Las lápidas se suceden hasta donde alcanza la vista y se recortan sobre un mar en calma. Un velero navega al fondo y se esconde tras las cruces de piedra. A ambos lados del camino se agolpan esculturas suntuosas, panteones familiares y lápidas deformadas por la desidia. Sobre algún que otro mármol, pequeñas piedras han sido alineadas formando figuras, símbolos de posible significado para quien yace bajo tierra, indescifrables para el forastero. La ladera baja hasta la carretera que rodea la costa y la pendiente ofrece a cada lápida una impagable vista. Caminamos entre tumbas, respetando el silencio del lugar y apreciando su singular belleza, en busca de la inspiración que llevó a Paul Valéry a escribir su más célebre poema.

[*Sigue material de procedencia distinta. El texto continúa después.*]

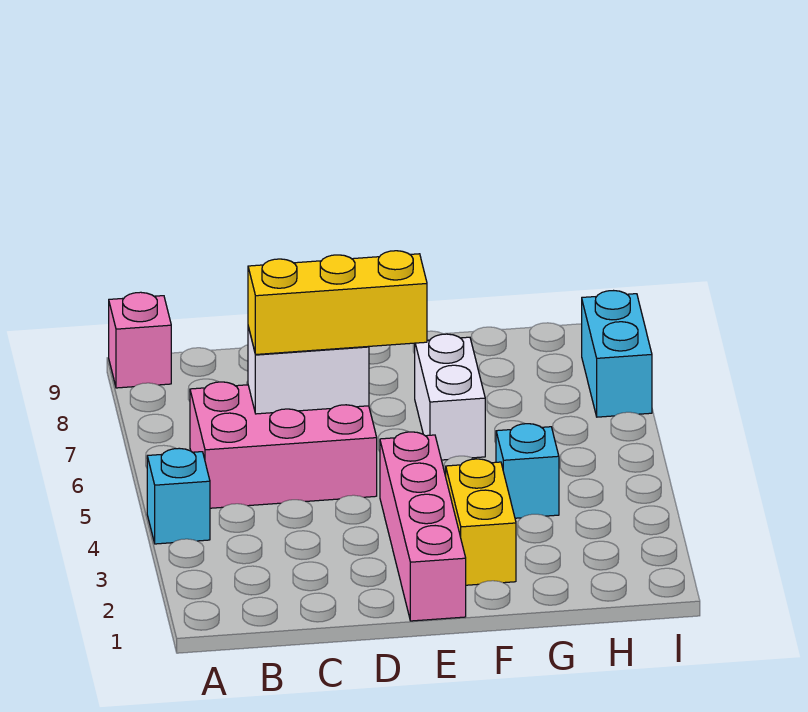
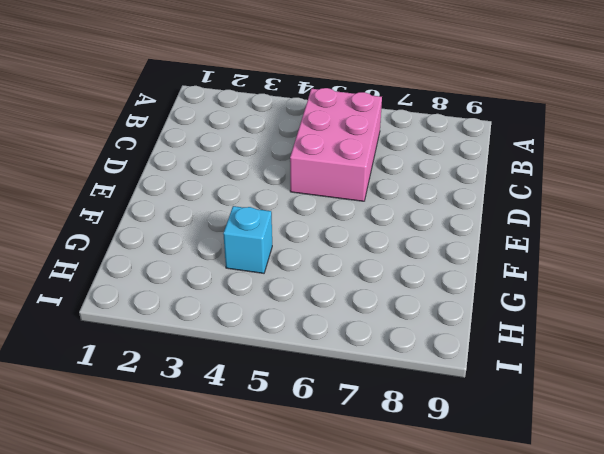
none -> cyan 1x1 brick [147,448,210,544]
none -> pink 1x1 brick [109,292,171,388]

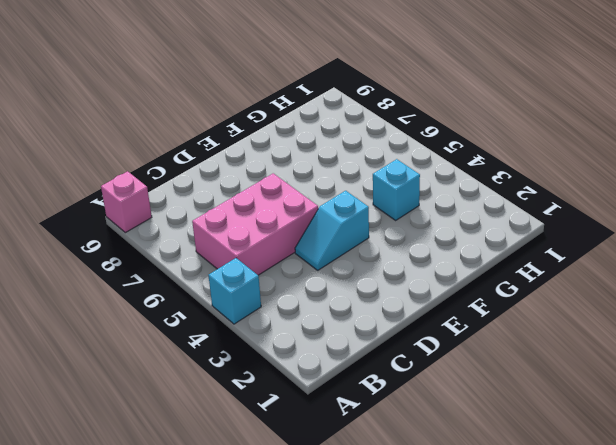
cyan 1x2 slope [295,191,369,270] -> pink 1x4 brick [380,432,466,621]
none -> yellow 1x2 brick [446,459,516,585]
none -> white 1x2 brick [414,334,485,460]

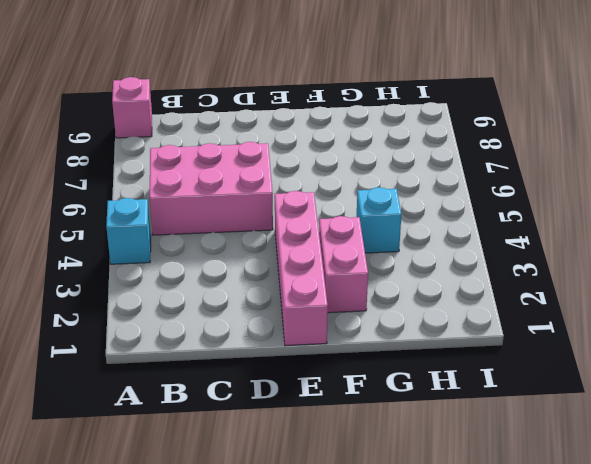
pink 1x2 brick [319,216,368,313] -> yellow 1x2 brick [446,459,516,585]
none -> white 1x2 brick [414,334,485,460]
none -> cyan 1x2 brick [582,291,652,417]

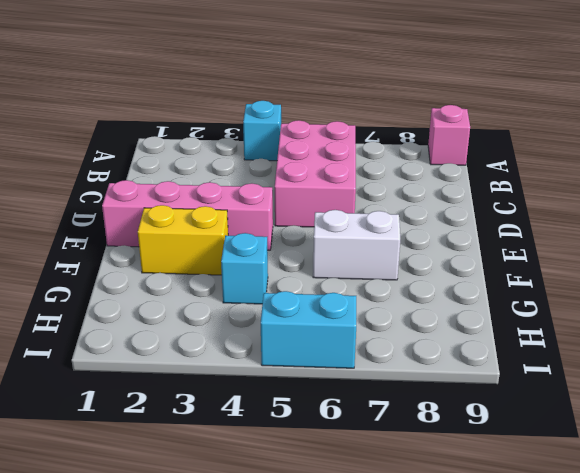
cyan 1x2 brick [261,291,356,368] -> cyan 1x2 brick moved to [582,291,652,417]
none -> white 1x2 brick [248,327,369,414]
none -> yellow 1x3 brick [248,251,427,355]

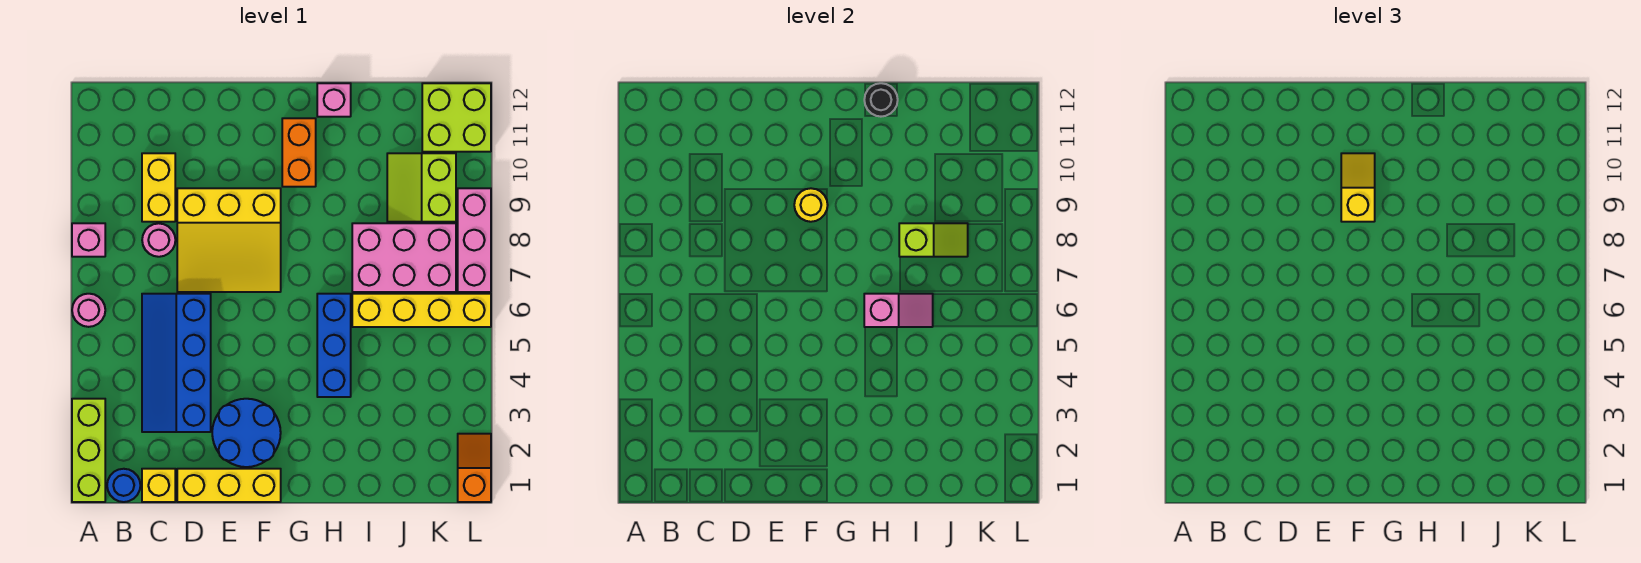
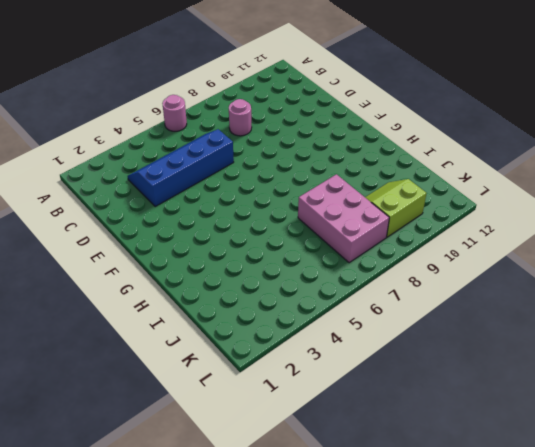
none -> lime 1x3 brick [72,399,105,502]
none -> pink 1x1 brick [72,223,105,257]
none -> blue 1x1 round brick [107,469,140,502]

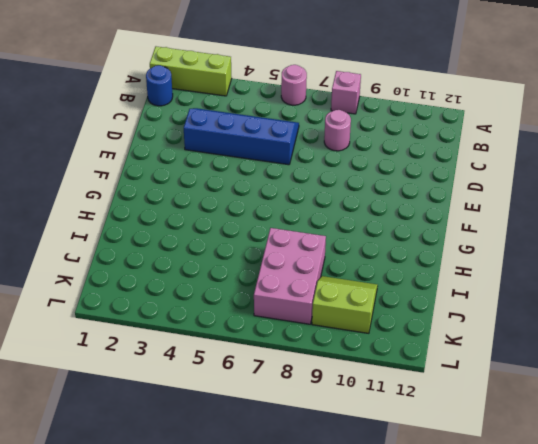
none -> yellow 1x1 brick [142,469,175,502]
none -> yellow 1x2 brick [142,153,175,222]
none -> yellow 1x3 brick [177,469,281,502]

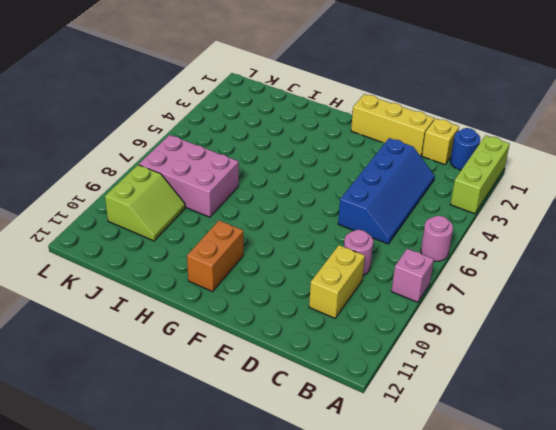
none -> yellow 3x3 slope [177,188,281,292]
none -> blue 2x2 round brick [212,399,281,467]
none -> blue 1x3 brick [317,294,351,397]

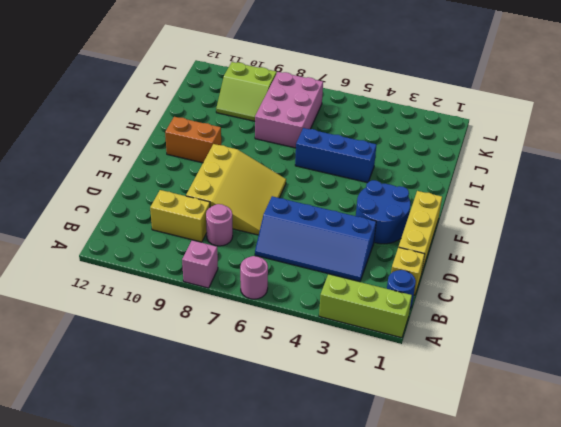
none -> pink 1x1 brick [317,83,351,117]
none -> yellow 1x4 brick [352,294,491,327]
none -> lime 2x2 brick [422,83,491,152]

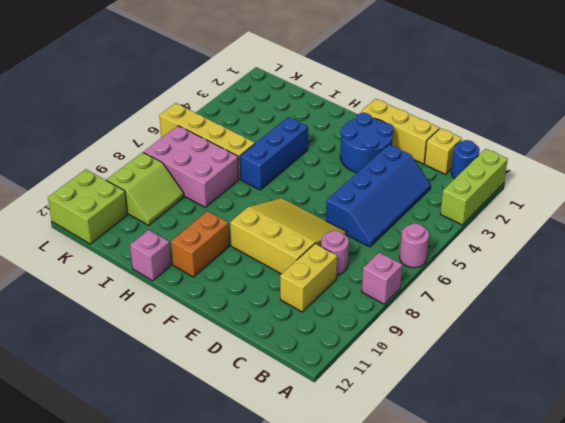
none -> orange 1x2 slope [458,434,491,502]
none -> pink 1x3 brick [458,188,491,292]
none -> yellow 1x1 round brick [794,188,828,222]

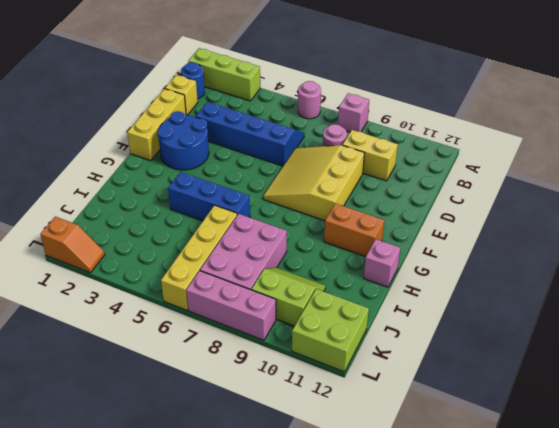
none -> yellow 1x1 round brick [794,188,828,222]
none -> pink 1x2 slope [864,294,933,327]
none -> black 1x1 round brick [864,83,898,117]

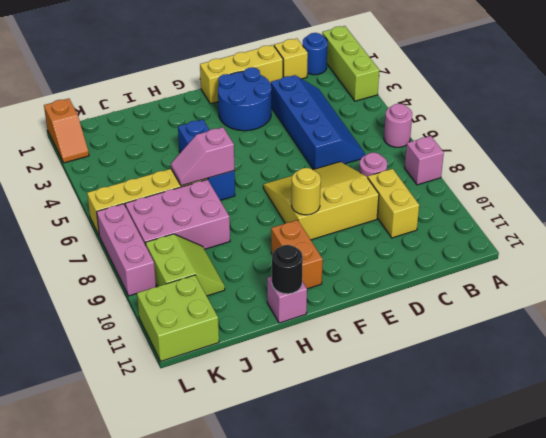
none -> lime 1x2 slope [899,223,968,257]
none -> yellow 1x2 slope [1341,153,1375,222]

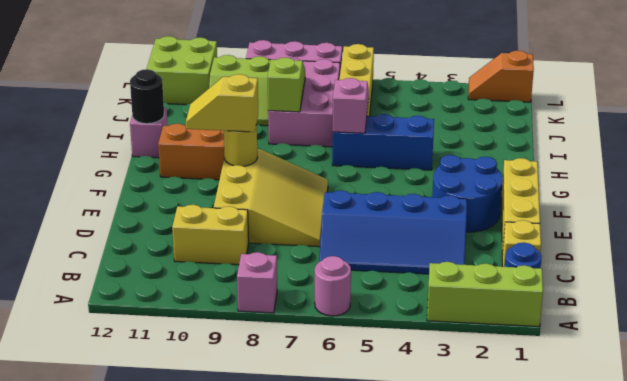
none -> pink 1x1 round brick [142,223,175,257]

El cementerio marino es uno de los lugares más emblemáticos de Sète. Esta ciudad de pescadores del sur de Francia, cerca de Montpellier, conserva el encanto de los lugares en donde el tiempo discurre de otra manera. Tal vez su singular ubicación guarde parte de su secreto: la población ocupa el monte de Saint-Clair, se extiende a lo largo del brazo de tierra que delimita el étang de Thau y es surcada por varios canales que le dan el nombre de “Venecia del Languedoc”. Lejos del turismo masificado de La Grande-Motte o de los veraneantes VIP de la Côte d’Azur, Sète propone una variada oferta cultural. Si bien en verano abundan los festivales de música, para todos los gustos, no hay que olvidar las exposiciones de pintura, una muestra de fotografía documental o las jornadas “Paul Valéry”, que reflexionan sobre la obra del más célebre vecino de Sète, con permiso de Georges Brassens, cantautor francés cuyas canciones (muchas de ellas interpretadas en español por Paco Ibáñez) están grabadas a fuego en el imaginario galo.
Faro de esta efervescente actividad cultural, el museo Paul Valéry se encuentra en la parte alta del monte de Saint-Clair, dominando el cementerio marino. Pero no nos dejemos engañar por su nombre, pues no se trata de una institución dedicada exclusivamente al poeta. La colección permanente acoge obras de pintura (sobre todo del siglo XIX) y escultura, destacando aquellas de artistas locales (la ciudad cuenta con dos escuelas de pintura surgidas en el sigo XX) y una sección de tradiciones populares. Además, un generoso espacio recibe exposiciones temporales de gran calidad y, por supuesto, una sala está dedicada a Paul Valéry.
En las vitrinas, además de manuscritos del escritor, se exponen numerosos dibujos, que muestran una faceta desconocida de su obra, y objetos que le acompañaron durante su vida. Mención especial merece el primer manuscrito de El cementerio marino (facsímil, pues el original solo se expone cada tres años). Junto a los versos escritos con pluma sobre un papel cuadriculado encontramos indicaciones a lápiz, palabras tachadas y opciones entre las que su autor tuvo que elegir. Aunque algunas indicaciones son indescifrables, no puedo evitar pensar en ese íntimo momento de creación. El poeta frente a su obra desnuda, intentando vestirla, no solo a su gusto, sino de manera que el conjunto obtenga el equilibrio que lo convierta en un texto intemporal. El poeta frente a sus dudas, que dan forma a la angustia de quien no sabe si ha dado con la fórmula que transmita sus reflexiones de la manera deseada. El poeta frente al escrito que le dará la inmortalidad. Y en este mundo en donde el uso de ordenadores elimina todo rastro de ese proceso, en donde borramos, cortamos y pegamos sin dejar rastro, me pregunto si tengo derecho a asistir al espectáculo de lo que fue y nunca será, de cuanto no pasó la criba de la eternidad. Me pregunto si al autor le hubiera gustado que incontables ojos fueran testigos de su proceso creativo, de la forma en que se materializaron sus más profundos pensamientos sobre la muerte. Me pregunto si se avergonzaría de sus primeros titubeos.
Frente a la vitrina que protege las hojas de papel se halla una estrecha y larga ventana cuya horizontalidad divide en dos partes la fachada de la sala. No me cuesta imaginar que el arquitecto construyó todo el edificio alrededor de esa ventana, estratégicamente situada a la altura de los ojos, enmarcando el paisaje que los versos de Paul Valéry transformaron a la medida de su imaginación. Al otro lado del rectángulo, las cruces de piedra y los tejados de los panteones se recortan sobre el mar. Y yo, dando la espalda a la profanada intimidad del manuscrito y frente al eterno silencio de las tumbas, en donde el mismo Valéry está enterrado, me dejo llevar por la lectura e intento sentir el magnetismo que hay entre ambos. Como toda fuerza invisible que no se puede explicar con palabras. ¡Se levanta el viento!… ¡Tratemos de vivir!